Efficient File Copying On Linux

Efficient File Copying On Linux

Efficient File Copying On Linux
Mar 22, 2017
In response to my last post about dd, a friend of mine noticed that GNU cp always uses a 128 KB buffer size when copying a regular file; this is also the buffer size used by GNU cat. If you use strace to watch what happens when copying a file, you should see a lot of 128 KB read/write sequences:

$ strace -s 8 -xx cp /dev/urandom /dev/null

read(3, “\x61\xca\xf8\xff\x1a\xd6\x83\x8b”…, 131072) = 131072
write(4, “\x61\xca\xf8\xff\x1a\xd6\x83\x8b”…, 131072) = 131072
read(3, “\xd7\x47\x8f\x09\xb2\x3d\x47\x9f”…, 131072) = 131072
write(4, “\xd7\x47\x8f\x09\xb2\x3d\x47\x9f”…, 131072) = 131072
read(3, “\x12\x67\x90\x66\xb7\xed\x0a\xf5″…, 131072) = 131072
write(4, “\x12\x67\x90\x66\xb7\xed\x0a\xf5″…, 131072) = 131072
read(3, “\x9e\x35\x34\x4f\x9d\x71\x19\x6d”…, 131072) = 131072
write(4, “\x9e\x35\x34\x4f\x9d\x71\x19\x6d”…, 131072) = 131072

As you can see, each copy is operating on buffers 131072 bytes in size, which is 128 KB. GNU cp is part of the GNU coreutils project, and if you go diving into the coreutils source code you’ll find this buffer size is defined in the file src/ioblksize.h. The comments in this file are really fascinating. The author of the code in this file (Jim Meyering) did a benchmark using dd if=/dev/zero of=/dev/null with different values of the block size parameter, bs. On a wide variety of systems, including older Intel CPUs, modern high-end Intel CPUs, and even an IBM POWER7 CPU, a 128 KB buffer size is fastest. I used gnuplot to graph these results, shown below. Higher transfer rates are better, and the different symbols represent different system configurations.

buffer size

Most of the systems get faster transfer rates as the buffer size approaches 128 KB. After that, performance generally degrades slightly.
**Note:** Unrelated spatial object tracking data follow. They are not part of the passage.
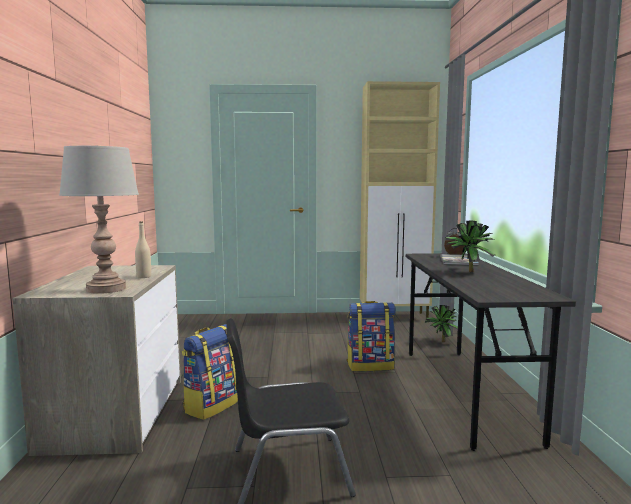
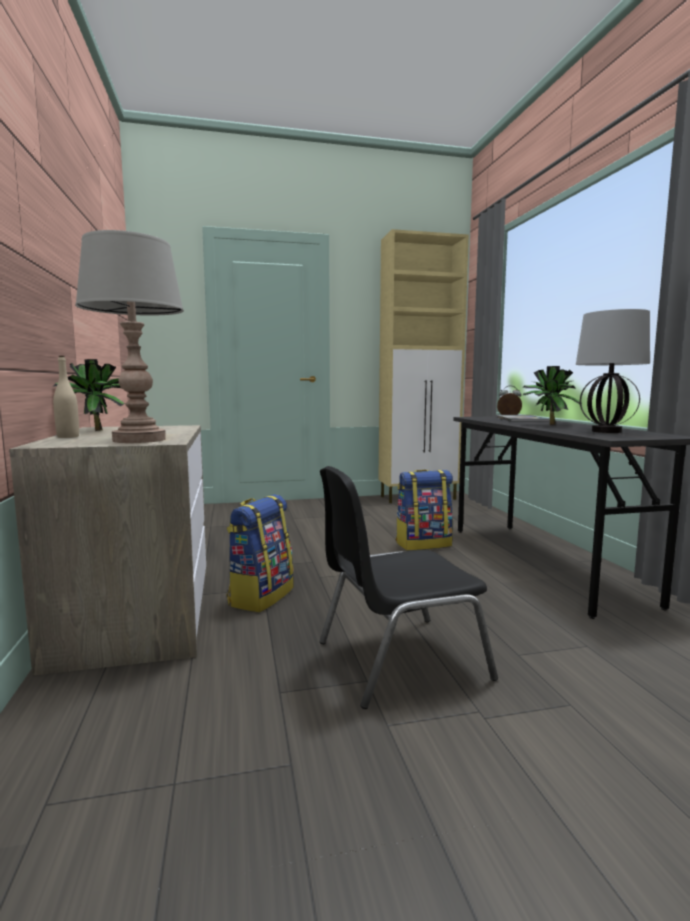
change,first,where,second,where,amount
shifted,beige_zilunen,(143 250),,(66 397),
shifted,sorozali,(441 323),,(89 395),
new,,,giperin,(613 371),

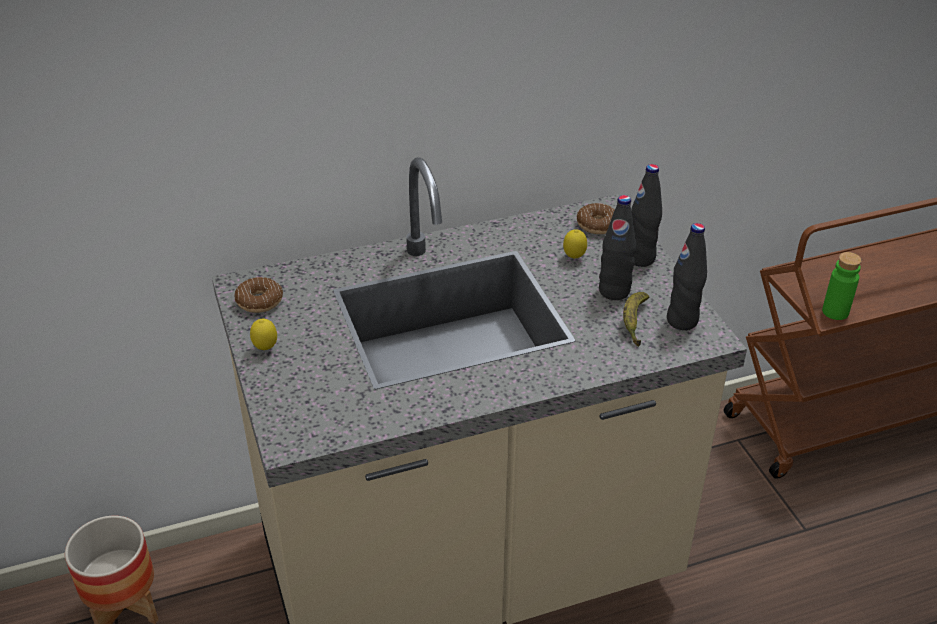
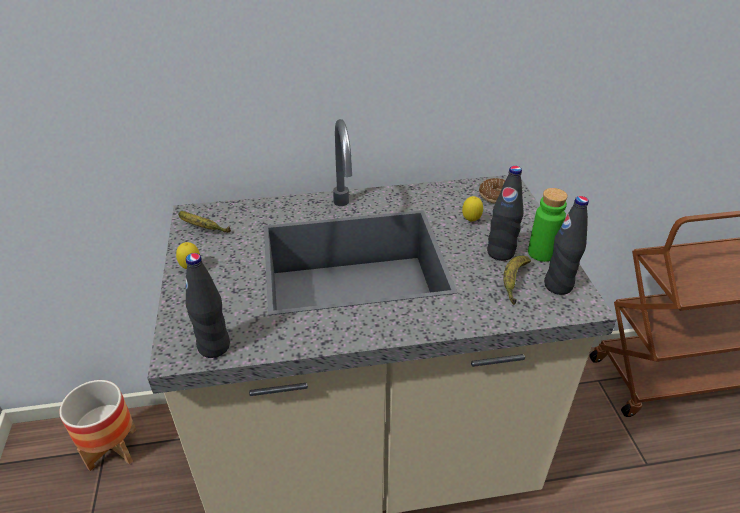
change,first,where,second,where,amount
swapped,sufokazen,(258 295),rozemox,(204 222),
shifted,black_zilunen,(646 215),,(208 305),
shifted,green_zilunen,(842 286),,(548 225),

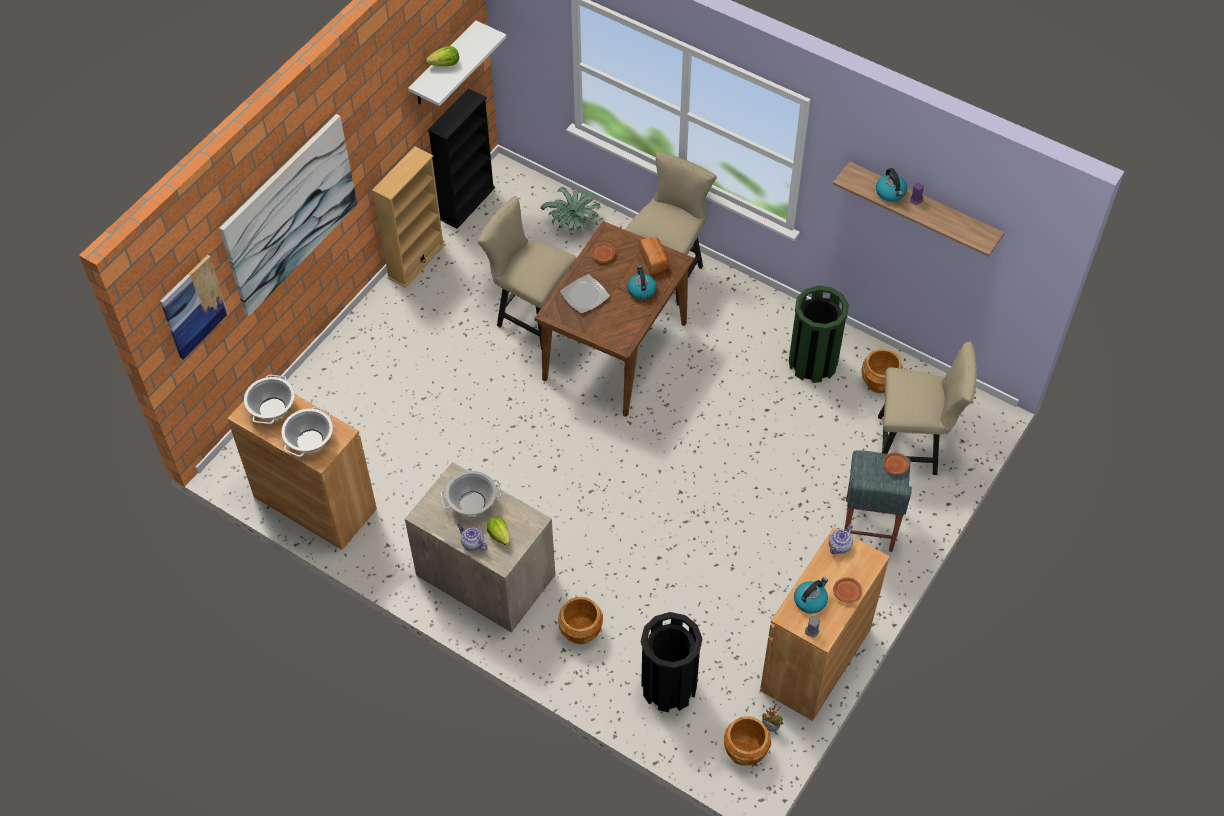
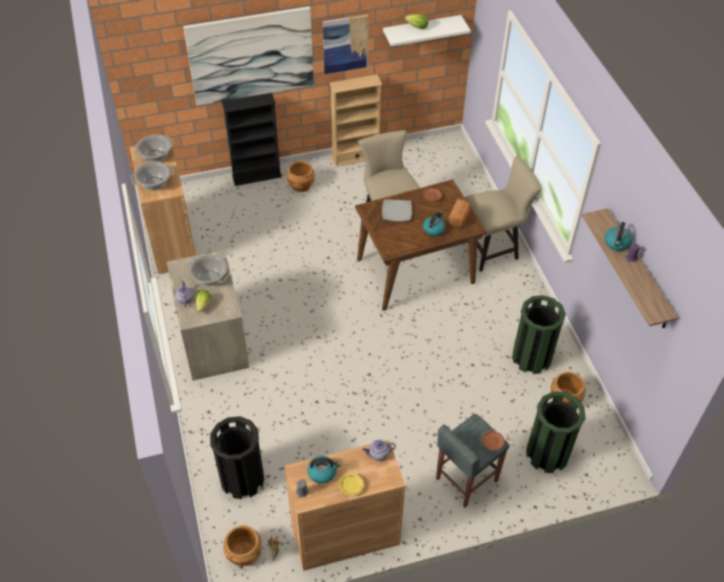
change,first,where,second,where,amount
shifted,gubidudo,(194 307),,(345 44),
shifted,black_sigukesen,(461 158),,(252 139),
gone,sorozali,(571 208),,,
shifted,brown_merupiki,(580 620),,(301 176),
repainted,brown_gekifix,(847 590),yellow_gekifix,(351 484),
swapped,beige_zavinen,(927 408),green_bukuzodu,(555 432),

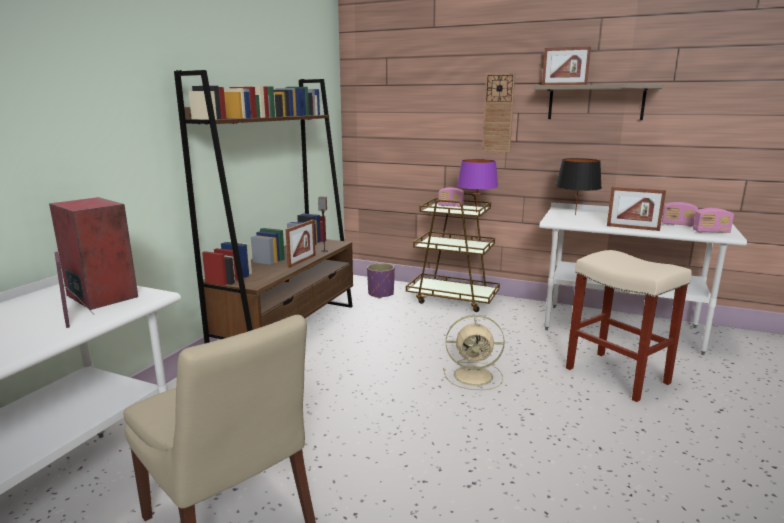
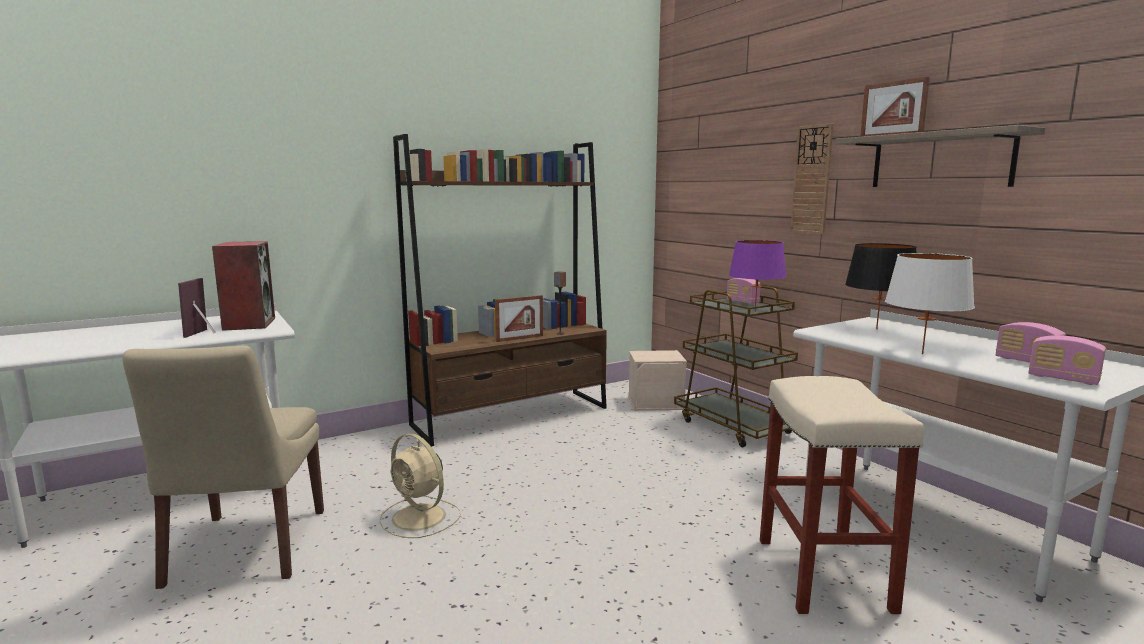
change,first,where,second,where,amount
swapped,purple_merupiki,(381 281),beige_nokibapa,(657 380),
shifted,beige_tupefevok,(474 352),,(420 485),
swapped,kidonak,(636 209),white_giperin,(930 303),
The file includes a cryptic, but interesting, explanation of why 128 KB is the best buffer size. Normally with these system calls it’s more efficient to use larger buffer sizes. This is because the larger the buffer size used, the fewer system calls need to be made. So why the drop off in performance when a buffer larger than 128 KB is used?

When copying a file, GNU cp will first call posix_fadvise(2) on the source file with POSIX_FADV_SEQUENTIAL as the “advice” flag. As the name implies, this gives a hint to the kernel that cp plans to scan the source file sequentially. This causes the Linux kernel to use “readahead” for the file. On Linux you can also initiate readahead using madvise(2). There’s also a system call actually called readahead(2), but it has a slightly different use case.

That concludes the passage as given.